- Work required -
Edit the news report below on British press coverage of Israel: write out its passage from "LONDON -- As" to "also raised concern." again, with "harshest criticism" changed to "sharpest criticism".

Here are old links, which may or may not still load their original content, of the online 'new' subscription and advertiser-supported and 'old' subscription and advertiser-supported media battles as they were happening 10-16 years ago.  


The first two links died a copy and paste of the original content has been added.  (sorry for 😩😩 the need to scroll down the page)


https://web.archive.org/web/2002/1217015731/http://www.jewishsf.com/bk010323/ibritmedia.shtml

copy-paste added:

British media accused of pro-Palestinian bias
RICHARD ALLEN GREENE
Jewish Telegraphic Agency

LONDON -- As clashes between Israel and the Palestinians continue for a sixth month, many Jews in the United Kingdom are concerned that Israel is not getting a fair hearing in the British press.
The Guardian newspaper has been the subject of the harshest criticism, but another daily newspaper, the Independent, and the BBC have also raised concern.
In an unusual move, Canadian publishing magnate Conrad Black publicly attacked one of his own columnists for expressing a hatred for Israel that Black described as "irrational and an offense to civilized taste."
Much of the British Jewish community shares Black's concerns.

- Data extract -

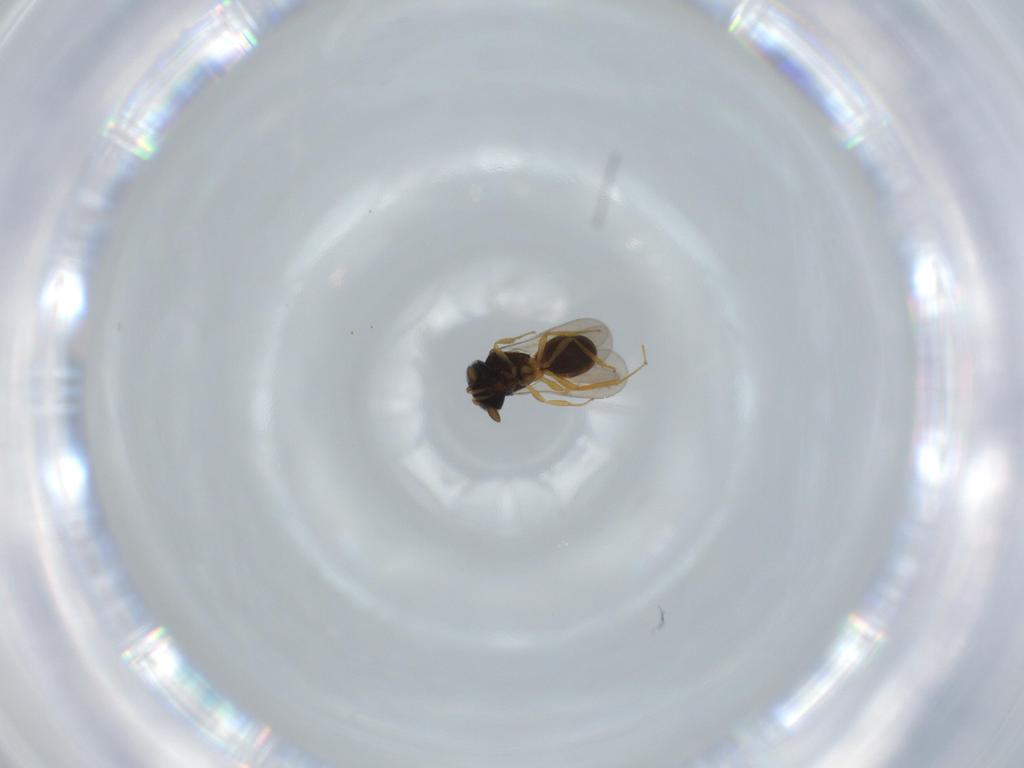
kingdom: Animalia
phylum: Arthropoda
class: Insecta
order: Hymenoptera
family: Scelionidae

- Reply to the exercise -
LONDON -- As clashes between Israel and the Palestinians continue for a sixth month, many Jews in the United Kingdom are concerned that Israel is not getting a fair hearing in the British press.
The Guardian newspaper has been the subject of the sharpest criticism, but another daily newspaper, the Independent, and the BBC have also raised concern.